*** Extracted text ***

Et tu, Lenny? Then fall, Bing!
By Stanley Bing

(FORTUNE Magazine) – It was just a couple of months ago but a lifetime away, as far as I'm concerned, because the episode has changed my whole worldview. Like, there was Before Lenny and now there's After Lenny, and nothing will ever be the same, except, probably, for Lenny. People like Lenny don't change. They just reveal themselves over time. And if they don't do so until it's too late? Well, so much the worse for you.

Lenny was a friend of mine. Not a bosom buddy but, you know, one of the ten or so guys you hang around with when you get settled in a city. He and I were in the same business--you don't need to know what business, it's none of your business--but we played cards and drank and, I believed, felt affection for each other.

One day in early spring I got a call from my man Lenny. "Bing," he says, "I'm working with the Barfinger people on a Best Practices study, and I wanted to look at you guys as an example of what's possible in this business."

In other words, Lenny was working with a consultancy that studies good companies and then sells insights to others that are feeling clueless. It was Lenny's goal to study the way we do things, holding it up as a beacon to others. I was flattered.

"We don't usually participate in this kind of thing," I told Lenny.

"Don't worry," says Lenny. "I admire you guys. I worship Carver and think he's just about the greatest who ever did what he does." Carver is the venerable leader of this part of our operation.

"Listen, Lenny," I said, remembering how many of the consultants I have worked with have been total pricks. "I'm gonna let you in to do this thing because I think you're right. I think we're pretty great, and we could make a really good case study. But I'm gonna vouch for you here, and if you screw me, I'll be bacon."

"Bing," says Lenny, sounding somewhat hurt. "We've known each other 20 years."

So I let him in. Call me a fool. Go ahead, I'm begging you! You can't possibly be as contemptuous of me as I am of myself.

Lenny went about his work. He sat in on things. He talked with people. And phone calls started coming in to me. "You vouch for this guy?" they'd ask. And I'd say, Yeah, don't worry, he's a friend.

And he was, too. He was.

A week before the case study was supposed to be done, I got a call from Lenny. "Gee, things are going so well," he said. "And there's this goodbye party for Carver I would really love to be at. It would be a great kicker to my report."

"Lenny, man," said I, "there will be very, very few outsiders at that thing." But he pleaded, and I thought, Hey, we're in this deep--why not give the guy what he needs? Lenny was at the party. He appeared kind of furtive, and he didn't look me in the eye.

*** Material supplied ***

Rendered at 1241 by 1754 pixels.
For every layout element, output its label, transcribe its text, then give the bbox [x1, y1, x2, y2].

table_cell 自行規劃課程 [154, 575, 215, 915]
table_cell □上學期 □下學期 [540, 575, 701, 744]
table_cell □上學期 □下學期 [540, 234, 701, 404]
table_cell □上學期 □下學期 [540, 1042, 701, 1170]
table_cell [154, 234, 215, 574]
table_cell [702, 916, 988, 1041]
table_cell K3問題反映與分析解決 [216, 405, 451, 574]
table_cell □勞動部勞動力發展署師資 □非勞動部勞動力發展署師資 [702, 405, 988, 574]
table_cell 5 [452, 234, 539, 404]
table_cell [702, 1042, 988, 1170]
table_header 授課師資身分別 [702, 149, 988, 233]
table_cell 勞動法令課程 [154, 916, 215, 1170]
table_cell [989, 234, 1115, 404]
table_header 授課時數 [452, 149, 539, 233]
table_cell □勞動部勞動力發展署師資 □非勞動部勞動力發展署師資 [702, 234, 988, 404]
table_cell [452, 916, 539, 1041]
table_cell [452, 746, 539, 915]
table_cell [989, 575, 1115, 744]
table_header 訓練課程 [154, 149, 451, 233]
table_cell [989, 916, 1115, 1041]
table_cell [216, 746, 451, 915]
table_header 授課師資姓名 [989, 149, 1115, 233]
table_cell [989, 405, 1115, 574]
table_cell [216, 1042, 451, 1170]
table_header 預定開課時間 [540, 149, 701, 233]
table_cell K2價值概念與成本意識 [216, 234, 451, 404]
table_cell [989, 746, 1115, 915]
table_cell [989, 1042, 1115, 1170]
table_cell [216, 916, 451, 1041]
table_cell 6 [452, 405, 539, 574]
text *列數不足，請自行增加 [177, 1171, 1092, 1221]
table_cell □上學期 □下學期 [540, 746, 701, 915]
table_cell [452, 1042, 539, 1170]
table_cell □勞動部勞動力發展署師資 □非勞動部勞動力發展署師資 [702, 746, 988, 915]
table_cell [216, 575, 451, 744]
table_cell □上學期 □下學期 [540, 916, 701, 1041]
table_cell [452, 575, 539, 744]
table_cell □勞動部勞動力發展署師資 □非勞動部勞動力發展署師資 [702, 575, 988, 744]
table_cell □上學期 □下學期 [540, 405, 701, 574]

***

▶ _Written task 1_: Which individual people are mentioned by name in the column about Lenny?
▶ _Written task 2_: Write the next part of the column about Lenny, picking up after its last sentence.

▶ _Task response 1_: Lenny, Bing, and Carver.

▶ _Task response 2_:
A couple of days later I got a call from Carver. It was hard for me to understand him because he was screaming at me. It seemed my trusted pal had been asking around about certain aspects of the old man's private life, raising questions that were not what I would call ... congenial. That distressed me. I remembered all the things my friend had said to me while he was imploring me to help him pursue his lucrative piece of consulting business: How he idolized Carver. How he wanted to "celebrate" our operations. How he would never do anything to harm my reputation with the guys in the field.

I called Lenny. I was kind of angry. He was quite the cool customer.

"You have to understand the nature of the consulting business," he said to me.

"You have to understand the nature of friendship," I replied.

"There are a couple of people you could talk to at the Wharton School of Business who could explain the process of this kind of case study to you," he said.

"Up yours, Lenny," I said. It was probably not the most cogent reply to his kind suggestion, but it was the best I could do because the amount of blood in my eyes was making it difficult to see. I hung up. We haven't spoken since.

The case study came out the following week. It was vicious, unforgiving, mean, and shallow, functioning to make the consultant look smart and savvy and his subjects the opposite. It was all he had said it wouldn't be. My friends in the company were hurt. Carver is no longer my friend. And it was my fault. Because I was a credulous dummy who believed in the myth of friendship.

I now I find myself unable to swallow the whole situation. It's like a stone caught in my throat, and I just can't force it down. I dream of strangling Lenny. Every now and then he pops up on some marginal cable channel, talking about us quite expertly, and always to our detriment. I feel as if something crucial to me has been lost. And maybe it has ... maybe it has ...

What is the value of our illusions? What is life worth without them?

Stanley Bing is an executive at a FORTUNE 500 company he'd rather not name. His most recent books are The Big Bing, a collection of essays, and You Look Nice Today, a novel. He can be reached at stanleybing@aol.com.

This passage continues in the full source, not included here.